━━━ 文档节选
2021-11-03 19:06:52诗集古诗网首页
  十一期间,许多网络平台上逐渐流行起来的一首“杜甫”的诗《暮年》,被作家张宏杰专门拿出来辟谣,一时引起热议

  十一期间,许多网络平台上逐渐流行起来的一首“杜甫”的诗《暮年》,被作家张宏杰专门拿出来辟谣,一时引起热议。这首被称作“最美最甜的古诗词”,居然在如此多的平台上、甚至在很多冠以“国学平台”的账号上流传,不禁让许多网友看了之后直呼离谱。

  毕竟它的文风读起来和近些年流传的一些“唯美古风”类句子极为一致,而且格式不符合律诗或者绝句等古诗体,更不用说基本的韵律了。

  而根据好事网友的考证,这首现代的“诗”其实早在六年前的天涯论坛就有雏形了,而诗中的“愿有岁月可回首,且以深情共白头”在更早的青春文学中也出现过,但是都2021年了,各大平台竟然同时流行起这样一首“缝合怪”,不禁让人在捧腹之余也思考,我们真的了解杜甫的魅力吗?
━━━━━━
任务说明 1: 请用两句话概括上面这段文档节选的内容。
任务说明 2: 根据上面的文档节选，网友考证出这首诗的雏形最早出现在什么地方？
任务说明 3: 请抄录上面文档节选中从“2021-11-03 19:06:52诗集古诗网首页”到“腹之余也思考,我们真的了解杜甫的魅力吗?”的这一段。
━━━ 所列条目
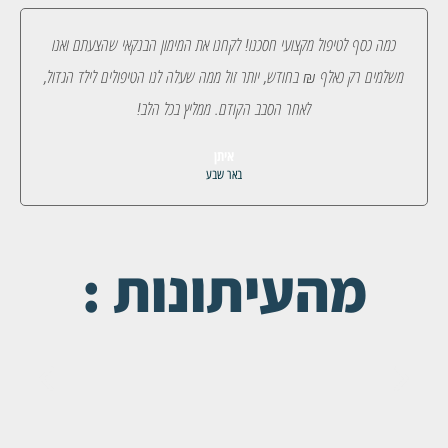
כמה כסף לטיפול מקצועי חסכנו! לקחנו את המימון הבנקאי שהצעתם ואנו
משלמים רק כאלף ₪ בחודש, יותר זול ממה שעלה לנו הטיפולים לילד הגדול,
לאחר הסבב הקודם. ממליץ בכל הלב!
איתן
באר שבע
מהעיתונות :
━━━━━━
参考答案 1: 十一期间，许多网络平台上流行起一首署名“杜甫”的诗《暮年》，作家张宏杰专门拿出来辟谣，引起热议，许多网友直呼离谱。这首诗的文风与近年流传的“唯美古风”句子极为一致，格式也不符合律诗或绝句等古诗体；据网友考证，它的雏形早在六年前的天涯论坛就已出现。

参考答案 2: 六年前的天涯论坛。

参考答案 3:
2021-11-03 19:06:52诗集古诗网首页
  十一期间,许多网络平台上逐渐流行起来的一首“杜甫”的诗《暮年》,被作家张宏杰专门拿出来辟谣,一时引起热议

  十一期间,许多网络平台上逐渐流行起来的一首“杜甫”的诗《暮年》,被作家张宏杰专门拿出来辟谣,一时引起热议。这首被称作“最美最甜的古诗词”,居然在如此多的平台上、甚至在很多冠以“国学平台”的账号上流传,不禁让许多网友看了之后直呼离谱。

  毕竟它的文风读起来和近些年流传的一些“唯美古风”类句子极为一致,而且格式不符合律诗或者绝句等古诗体,更不用说基本的韵律了。

  而根据好事网友的考证,这首现代的“诗”其实早在六年前的天涯论坛就有雏形了,而诗中的“愿有岁月可回首,且以深情共白头”在更早的青春文学中也出现过,但是都2021年了,各大平台竟然同时流行起这样一首“缝合怪”,不禁让人在捧腹之余也思考,我们真的了解杜甫的魅力吗?